▶ _Requirement 1_: Based on the comment thread about a husband's long work hours, does each statement agree with it? Answer yes or no for each and quote the deciding words. (a) One commenter says her husband is away for work from 530 am to sometimes 7pm every day. (b) One commenter says constant conversation is necessary in any relationship. (c) One commenter says that before cell phones this was the norm.
▶ _Requirement 2_: Reproduce the part of the comment thread about a husband's long work hours that falls between "Zero help I’m" and "conversation isn’t necessary.", inclusive.
▶ _Requirement 3_: Continue the comment thread about a husband's long work hours from its last line.
Document excerpt section start
Maybe reach out joining parent groups or getting together for play dates. Maybe get some childcare help if possible
He’s working ! With 5 kids and a 6th on the way single is probably not your best bet !!!
Quit having kids and go out and get a part time job.
Neither my husband nor myself have to check in and update each other unless something is wrong or needed
We’re adults and don’t need to be micromanaged by each other
Obviously he helps financially or you wouldn’t be able to be a stay at home mom…
If you’re questioning your entire marriage over him working hard to provide for YOU and your guys children sounds like you have bigger issues
He probably feels lonely and over whelmed being gone from 7-7 as well. Probably would love nothing more than to be home with his family, but you know, you have a lot of kids and a lot of bills to pay. Be grateful he’s busting his ass out there to provide.
Ohh stop having bbs if the hubby aint gna b arnd to b a family man!!
Get out that “might as well be single” bs mind set… he’s literally providing for you and all the kids. It’s not like you can go work and support you and all them kids cause you said it yourself your pregnant and more than likely hormonal af try talking to him about it, sheesh. My husband is gone for work from 530 am to sometimes 7pm EVERY SINGLE DAY to provide for myself and our 5kids(I don’t get any updates I’m lucky to get an I love you text and that’s on a slow day) trust me when I say he’s probably stressed out too, how would you like it if he said that to you " I might as well be single"?! You’d cry. Give the man a break from time to time. Ijs. & If you need a break tell him he’s watching the kids and go do you for a bit it won’t hurt, I’m sure he’ll be understanding.
Zero help I’m sure he’s supporting u
Why keep on having babies if you are not happy and appreciate your husband?
My husband and I don’t communicate throughout the day (never have). Unless there’s an important bit of information that we need to share before we see one another.
I’ve worked with guys who are constantly on the phone talking to their significant others and those guys are the ones not focused on the job and are usually the first ones to be let go.
True communication is important to any relationship, but constant conversation isn’t necessary.
Maybe make some friends and get the conversation you need from them and allow your husband the space to do his job while he’s at work. It’s not like he can change a diaper over the phone or like you can help him do his job via text.
Well, this is not meant to be rude at all, but before cell phones this was the norm. We have become so accustomed to having instant access when there are some times that naturally the other person is otherwise unavailable. If he is at work then he is doing what he needs to do to take care of you and your children in a very important way! If you are overwhelmed then definitely have a talk with him and try to come up with alternatives and solutions to your problem but realize that some things may not be in his control.
Document excerpt section end
Raw data section start
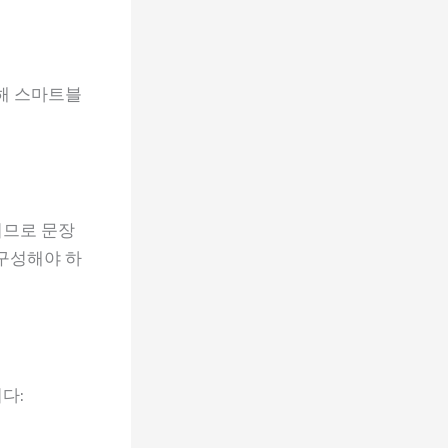
통해 스마트블
되므로 문장
 구성해야 하
다:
Raw data section end
▶ _Written reply 1_:
(a) Yes: "My husband is gone for work from 530 am to sometimes 7pm EVERY SINGLE DAY"
(b) No: "constant conversation isn’t necessary"
(c) Yes: "before cell phones this was the norm"

▶ _Written reply 2_:
Zero help I’m sure he’s supporting u
Why keep on having babies if you are not happy and appreciate your husband?
My husband and I don’t communicate throughout the day (never have). Unless there’s an important bit of information that we need to share before we see one another.
I’ve worked with guys who are constantly on the phone talking to their significant others and those guys are the ones not focused on the job and are usually the first ones to be let go.
True communication is important to any relationship, but constant conversation isn’t necessary.

▶ _Written reply 3_:
My husband and I talk all day long. He drives a truck and I have a online business. We have been marries 33 years
Hes working all these hours to provide for his family and he should be applauded hes putting his family 1st as all men should
This really is insensitive for women who actually are single. No, you have a partner. Someone to share the bills and life with. He comes home and you have someone to help you make decisions and pay for your home groceries and stuff for your family. Single parents have none of this and you’re insensitive for saying just because your husband works all day without being able to respond to your needs while working. I am a RN and work full time and am actually single. Even if I did have a partner I have no time during a 12 hour shift to respond to messages as I am caring for people who are ill and I can’t be distracted. You sound needy and you sound like you need to step it up- your husband is working all day and you need to learn to appreciate it and communicate reasonable needs in a kind way instead of being insensitive.
when my wife worked for the railroad, yes, she couldn’t have her phone on while on the train-unless stopped & not moving at all. then she got off & only had 10 hours to eat/shower/potty/sleep & then was right back on again. it was tough, for sure.
Pick him up and have lunch with him or bring him lunch or snacks.
My husband works 13 hrs and drives an hr to work andan hr back. It depends on how busy his work day is and if his boss is around if I hear from him. It’s been like this most of our marriage (17 years) doesn’t bother me. I’ve been a stay at home mom most of our marriage. We only raised 3 kids but our youngest had lots of health issues. I tried to work but lost my job due to him always being sick. You do have a hard job too. Try to find time for each other. Sorry others are so mean.no one knows what you are going through but you. Good luck hun!
Yes, my husband is gone from 430am to 1045 pm 5 days a week if not more. Because of nature of his job (that I used to do as well ) there is no technology allowed. I understand it but it is so lonely and I feel single most of time too. I have no support and am so exhausted 24/7 with all the kids. My youngest just turned 2 and I have 8 children total all the way up to 21.
Maybe he just doesn’t know what to talk to you about. My fella rings me any chance he gets to just chat about anything n everything lol he rings me when he’s finished work too before he leaves. I’m not saying he doesn’t know what to talk about to have a bash at you both, maybe he genuinely doesn’t like talking on the phone. Or he could be worried it will only be complaints about the kids/home.
Mine would text quick on break usually, I do the same . A break is a break . We can’t have our phones on us at work I usually eat something quick and send a quick text and watch a video and go back . We both get 30 min breaks or 15 .
Never got calls from work and he doesn’t text. He’s at work. He never called me when I was at work either.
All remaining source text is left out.